Nine of the new cardinals have served as heads of their national bishops' conferences.

The continuing geographic shift is incremental in nature. With the new appointments, cardinals from Europe and North America will make up 57 per cent of those eligible to elect the next pope, down from 60 per cent on Jan. 4.

A number of the selections also reflect Pope Francis' emphasis on social justice. The new Mexican cardinal leads a diocese that has been hard hit by the current wave of drug-related violence in his country.

One of the Italian cardinals-designate, the archbishop of Agrigento in Sicily, leads the Italian bishops' commission on migration, an issue on which Pope Francis has placed particular importance.

In July 2013, the pope visited the southern Mediterranean island of Lampedusa, a major entry point for undocumented immigrants to Europe, and mourned the many who had died attempting to cross the sea.

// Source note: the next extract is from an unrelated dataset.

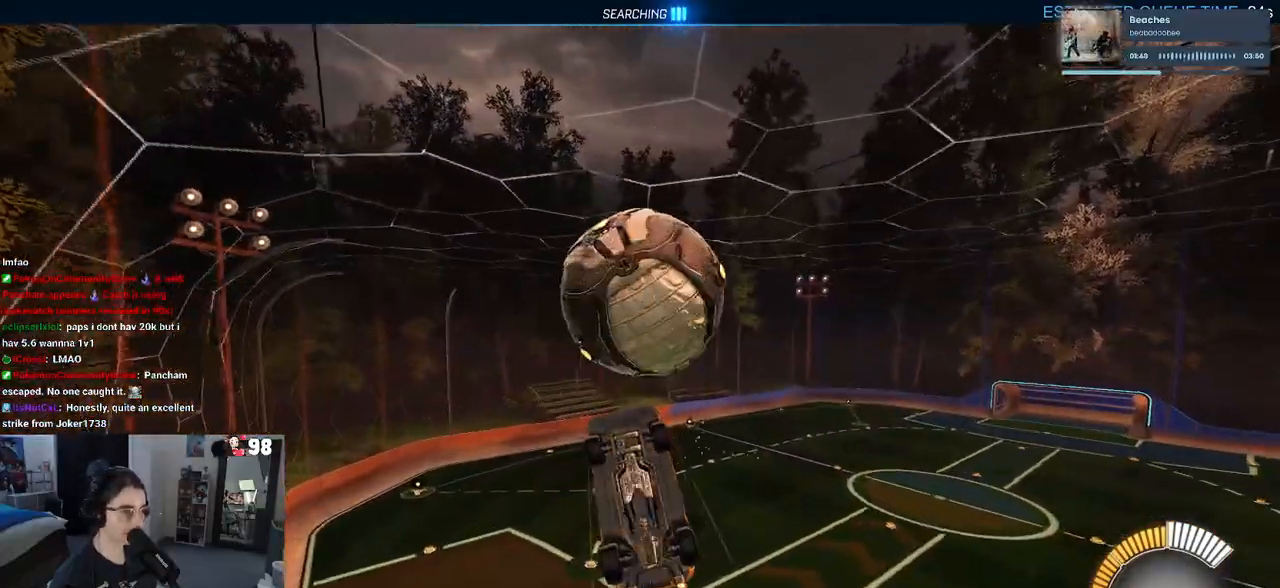
{"buttons": [], "left_stick": "down", "right_stick": "center", "events": [[283, "R1", "up"]]}
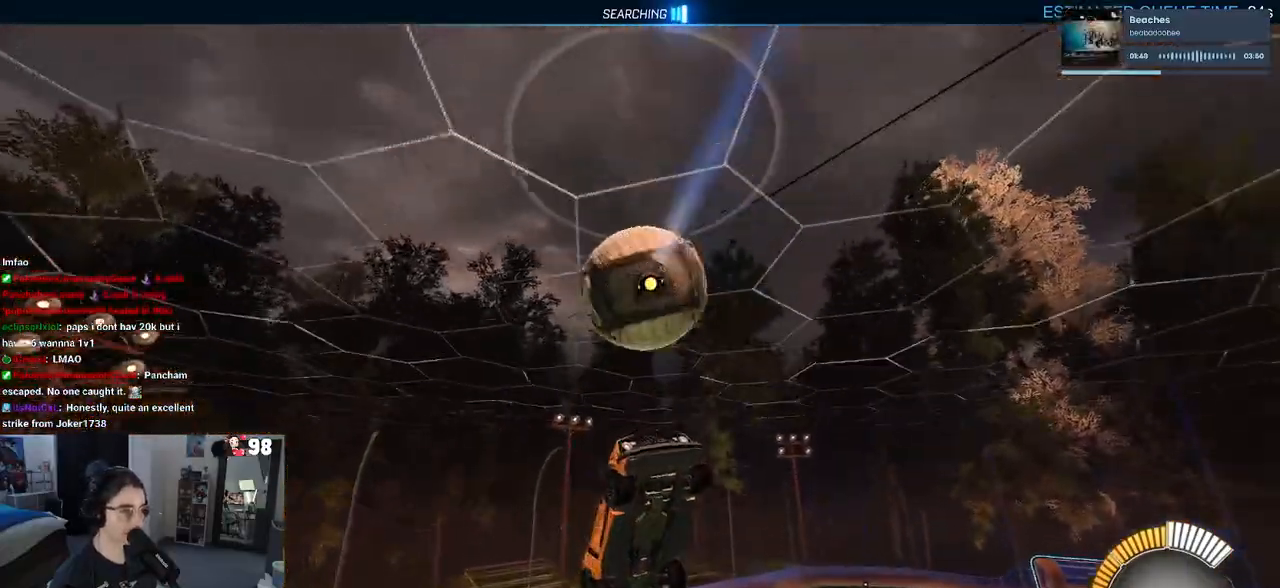
{"buttons": [], "left_stick": "down", "right_stick": "center", "events": []}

Cardinal-designate Soane Patita Mafi of Tonga is, at age 53, the youngest of the new cardinals. He is one of three bishops, as opposed to archbishops, who will receive the red hat.


Only one of the new cardinals, the head of the Vatican's highest court, is a member of the Church's central administration, the Roman Curia, which currently accounts for about a quarter of all cardinal electors.

In addition to 15 new electors, Pope Francis named five new cardinals who are over the age of 80 and, therefore, ineligible to vote in a conclave. Popes have used such nominations to honour churchmen for their scholarship or other contributions.

Announcing the appointments, Pope Francis noted that the ceremony to induct the new cardinals will follow a two-day meeting of the entire college, Feb. 12 and 13, "to reflect on guidelines and proposals for reform of the Roman Curia."


The pope's nine-member Council of Cardinals is currently working on a major reform of the Vatican bureaucracy, including a new apostolic constitution for the curia.

Pope Francis said he had chosen to honour five retired bishops "distinguished for their pastoral charity in service to the Holy See and the Church," representing "so many bishops who, with the same pastoral solicitude, have given testimony of love for Christ and the people of God, whether in particular churches, the Roman Curia or the diplomatic service of the Holy See."

The five new honorary cardinals hail from Argentina, Colombia, Germany, Italy and Mozambique.